InTown Suites, a low-cost extended-stay living chain, had a problem with users of file sharing applications who were consuming all of its network bandwidth.
Based in Atlanta, InTown Suites has 139 properties around the country that use T-1 lines to link to a Cisco-powered virtual private network. InTown Suites provides its guests with free high-speed Internet access, but the bandwidth was being gobbled up by users of file sharing applications.
"We were having issues with guests file sharing using applications like BitTorrent and LimeWire," explained Stephen Bell, Director of IT for InTown Suites. "We would have one guest who would be file sharing, and that file sharing application would make so many connections that it would saturate the bandwidth on our T-1 and affect every other guest at that property."
Worse, InTown Suites employees couldn’t access key Web-based applications such as time and attendance and procurement because their T-1 lines were clogged.
InTown Suites tried blocking the IP and MAC addresses for the guests who were engaged in file sharing, but that didn’t work for long.
"Most of these guests were savvy enough that they’d assign themselves another IP address or MAC address from [Dynamic Host Configuration Protocol], so we just went back and forth with the fight," Bell said.
InTown Suites didn’t want to spend money on additional bandwidth because they believed it would just be consumed by the guests who were running file sharing applications. Instead, the company looked for a network appliance that would identify and block the file sharing traffic that was causing trouble.
"These file sharing applications are hard to identify because this particular traffic disguises itself as something else," Bell said. "We needed something that would look at the traffic and identify the traffic for what it really was."
"The Packeteer did what it was supposed to do," Bell said. "It allowed us to isolate the office side from the guest side, prioritize the office side and manage the guest side bandwidth so it was more equitable. What it didn’t do was specifically identify packets and block the traffic that we wanted to block. Exinda was a much better solution for our specific problem."
InTown Suites spent around $250,000 to purchase an Exinda device for each of its locations. The company uses these devices to prioritize office traffic and to block peer-to-peer traffic.
Bell said the Exinda devices were simple enough to configure and install that the company could use onsite staff rather than flying IT personnel out to each location for installation.
Bandwidth management boost
Thanks to the improved bandwidth management from the Exinda devices, InTown Suites is putting all of its voice and data traffic on integrated T-1 lines at each of its properties, which are being provided by Qwest.
"The folks in the locations are thrilled about not having to fight this constant fight that the Internet is down and multiple guests are complaining and it’s all because one guest is doing something nefarious," Bell said. "On the guest side, we get a few complaints but it’s typically people who are trying to file share."
Since the Exinda devices were installed this year, the number of guest complaints about slow Internet service has dropped 95%, Bell estimates.

● **Extracted information**

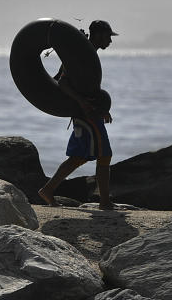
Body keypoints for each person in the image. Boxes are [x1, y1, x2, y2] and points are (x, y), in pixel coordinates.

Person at [38, 19, 118, 210]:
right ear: (98, 35)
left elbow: (87, 87)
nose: (110, 41)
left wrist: (100, 108)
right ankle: (104, 202)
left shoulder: (87, 53)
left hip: (87, 112)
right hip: (85, 114)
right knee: (104, 154)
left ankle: (48, 190)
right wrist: (82, 103)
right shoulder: (79, 53)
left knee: (78, 158)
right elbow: (64, 82)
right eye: (108, 36)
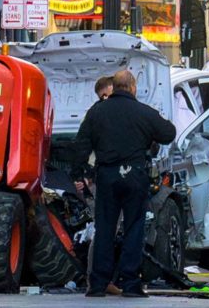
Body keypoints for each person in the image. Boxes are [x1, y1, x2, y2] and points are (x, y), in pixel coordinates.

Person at [73, 70, 176, 298]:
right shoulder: (143, 112)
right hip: (135, 176)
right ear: (132, 87)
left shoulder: (96, 112)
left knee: (105, 230)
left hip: (107, 176)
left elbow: (81, 143)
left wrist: (79, 173)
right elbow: (169, 133)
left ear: (115, 86)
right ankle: (130, 284)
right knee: (134, 229)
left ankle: (98, 284)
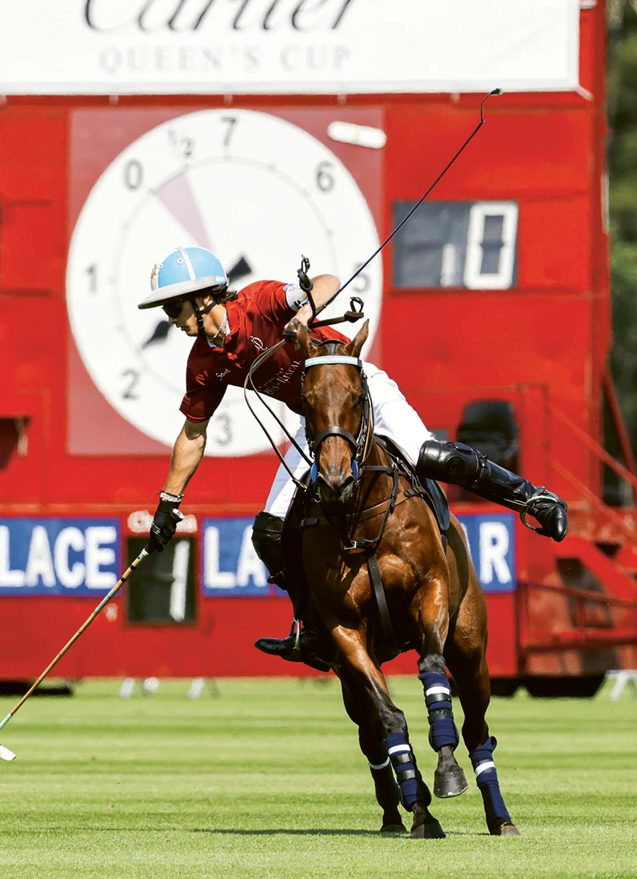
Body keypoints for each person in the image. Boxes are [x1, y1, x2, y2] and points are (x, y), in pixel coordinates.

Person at [138, 245, 569, 670]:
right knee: (268, 533)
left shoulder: (262, 301)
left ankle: (533, 499)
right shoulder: (204, 362)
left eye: (172, 309)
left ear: (204, 297)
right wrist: (168, 503)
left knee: (429, 456)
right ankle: (312, 628)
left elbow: (325, 282)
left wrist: (304, 316)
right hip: (316, 422)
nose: (170, 320)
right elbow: (194, 432)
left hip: (359, 392)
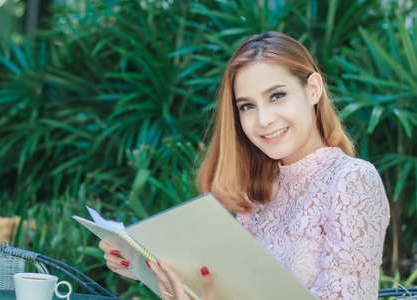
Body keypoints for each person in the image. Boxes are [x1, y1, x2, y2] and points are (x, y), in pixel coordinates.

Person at [99, 31, 390, 300]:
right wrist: (148, 269)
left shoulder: (352, 179)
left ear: (313, 89)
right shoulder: (258, 194)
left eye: (277, 96)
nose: (263, 119)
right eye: (247, 106)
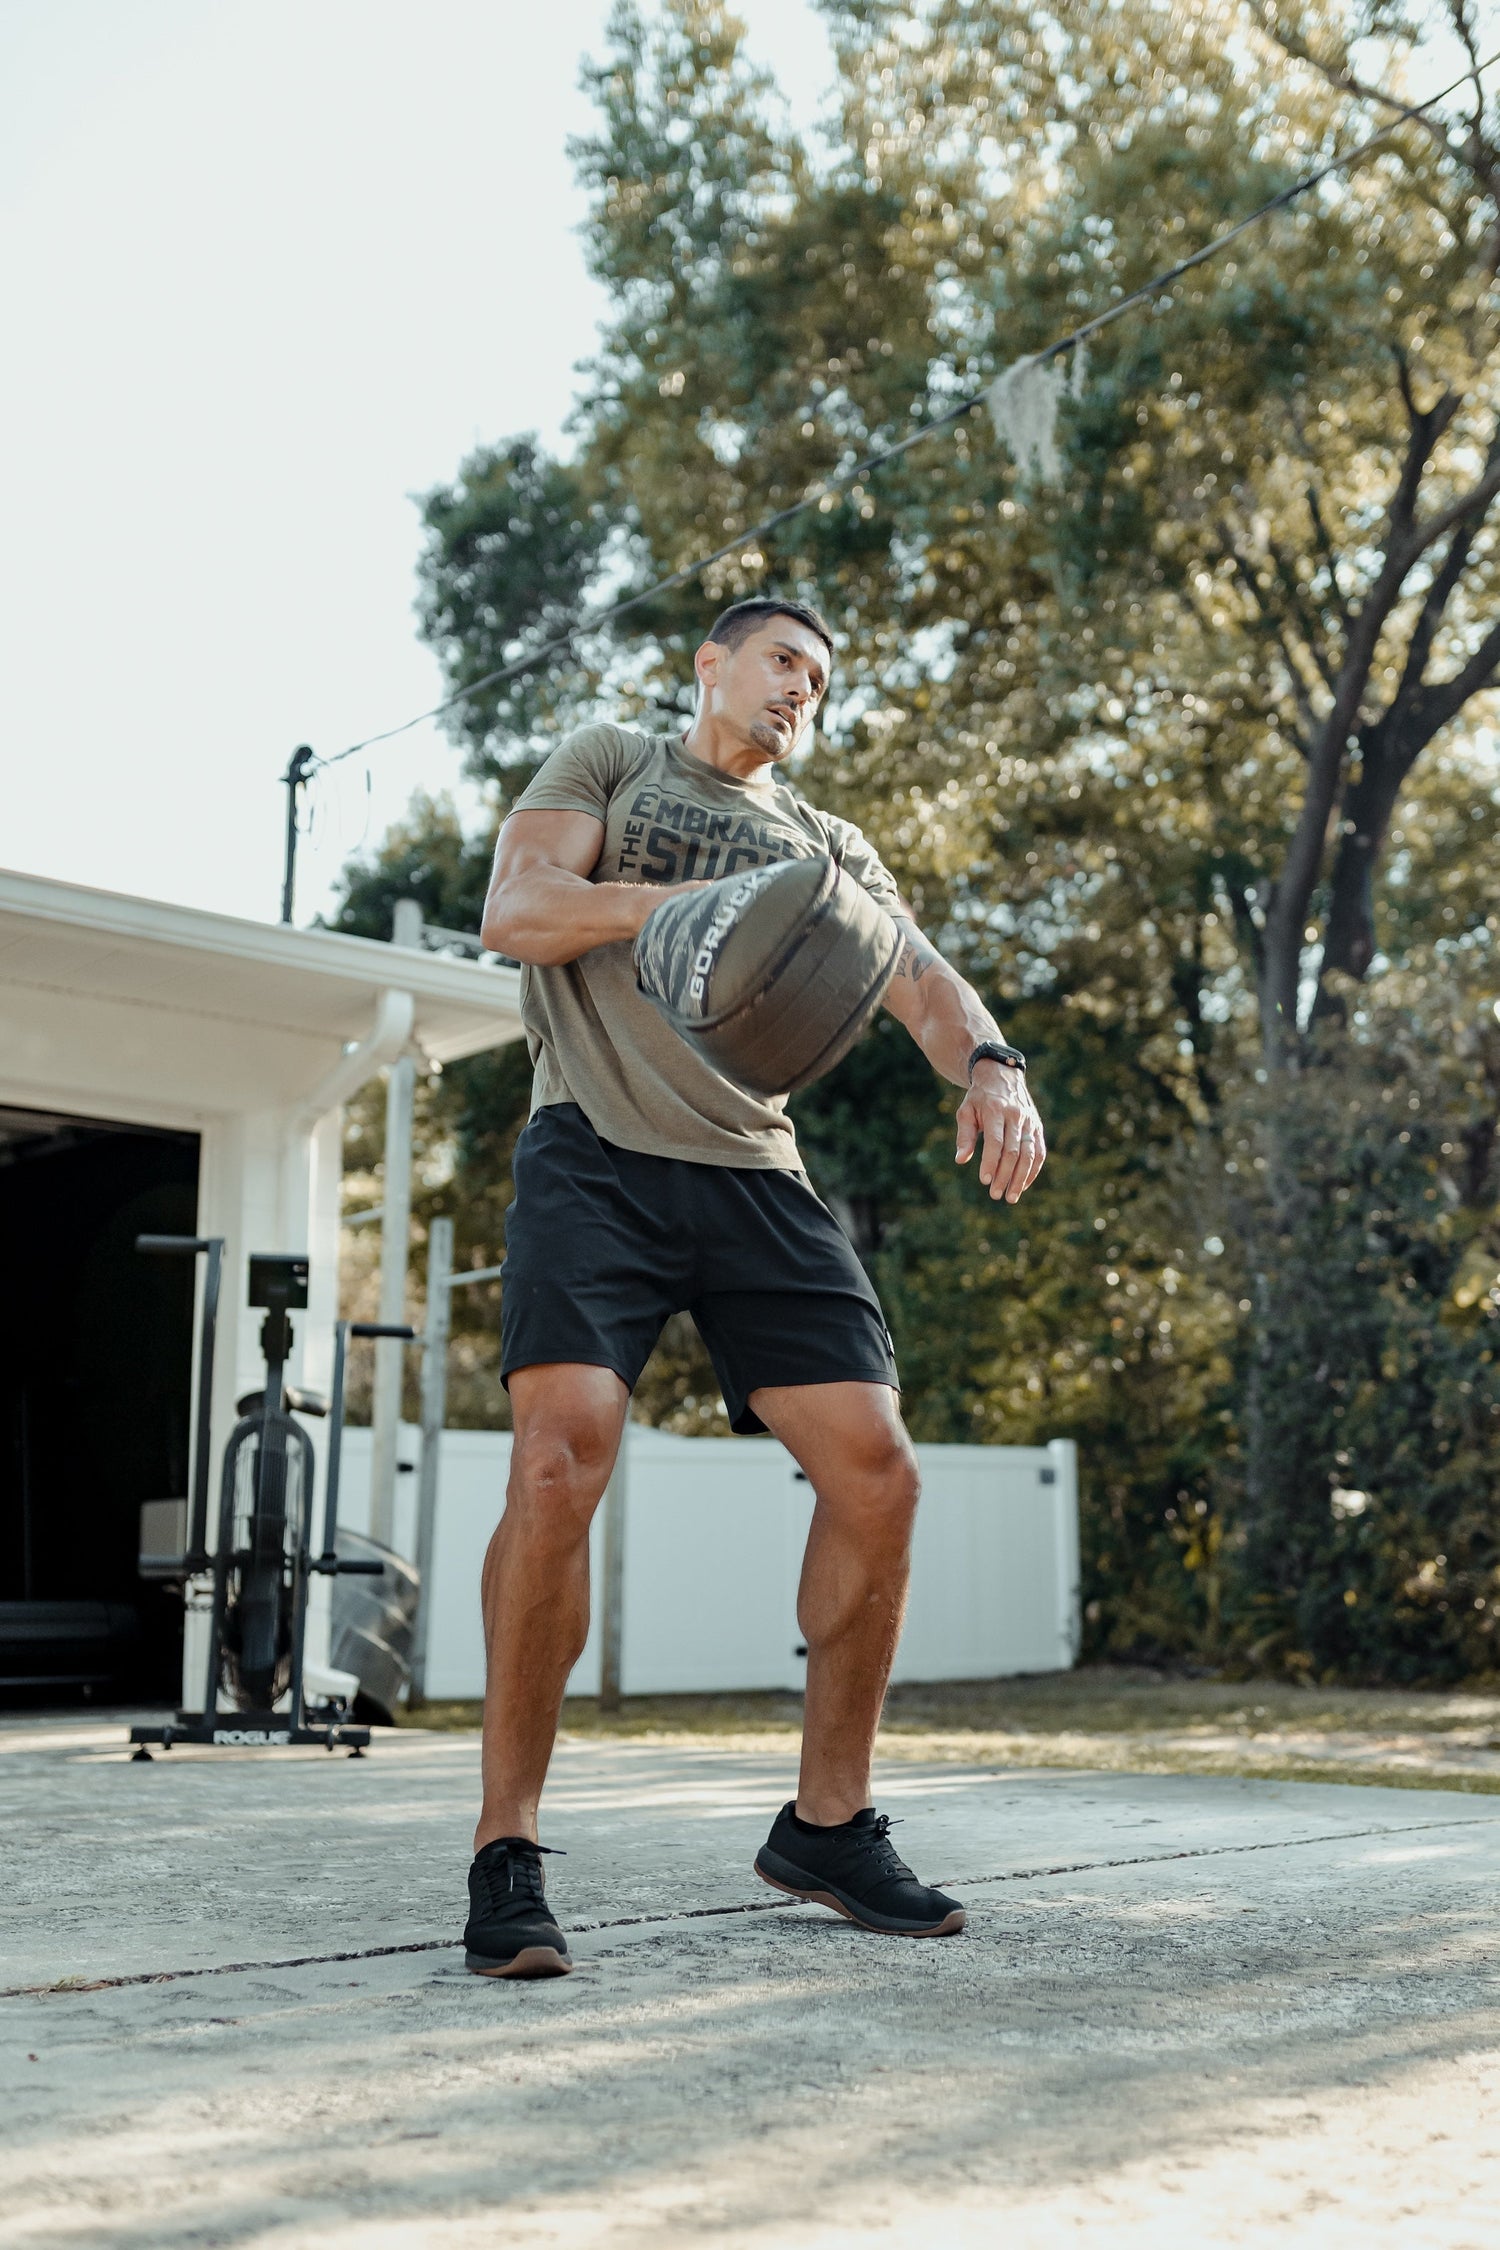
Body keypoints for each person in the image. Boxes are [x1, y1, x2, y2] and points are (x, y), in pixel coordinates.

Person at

● **Required work**
Answer these questions from the InTown Suites article:
(a) How many properties does InTown Suites have?
(b) About how much did the company spend on Exinda devices?
(c) By what percentage does Bell estimate guest complaints about slow Internet service have dropped?
The lines have nothing to do with the article on InTown Suites.

● **Reply to the task**
(a) 139
(b) Around $250,000
(c) 95%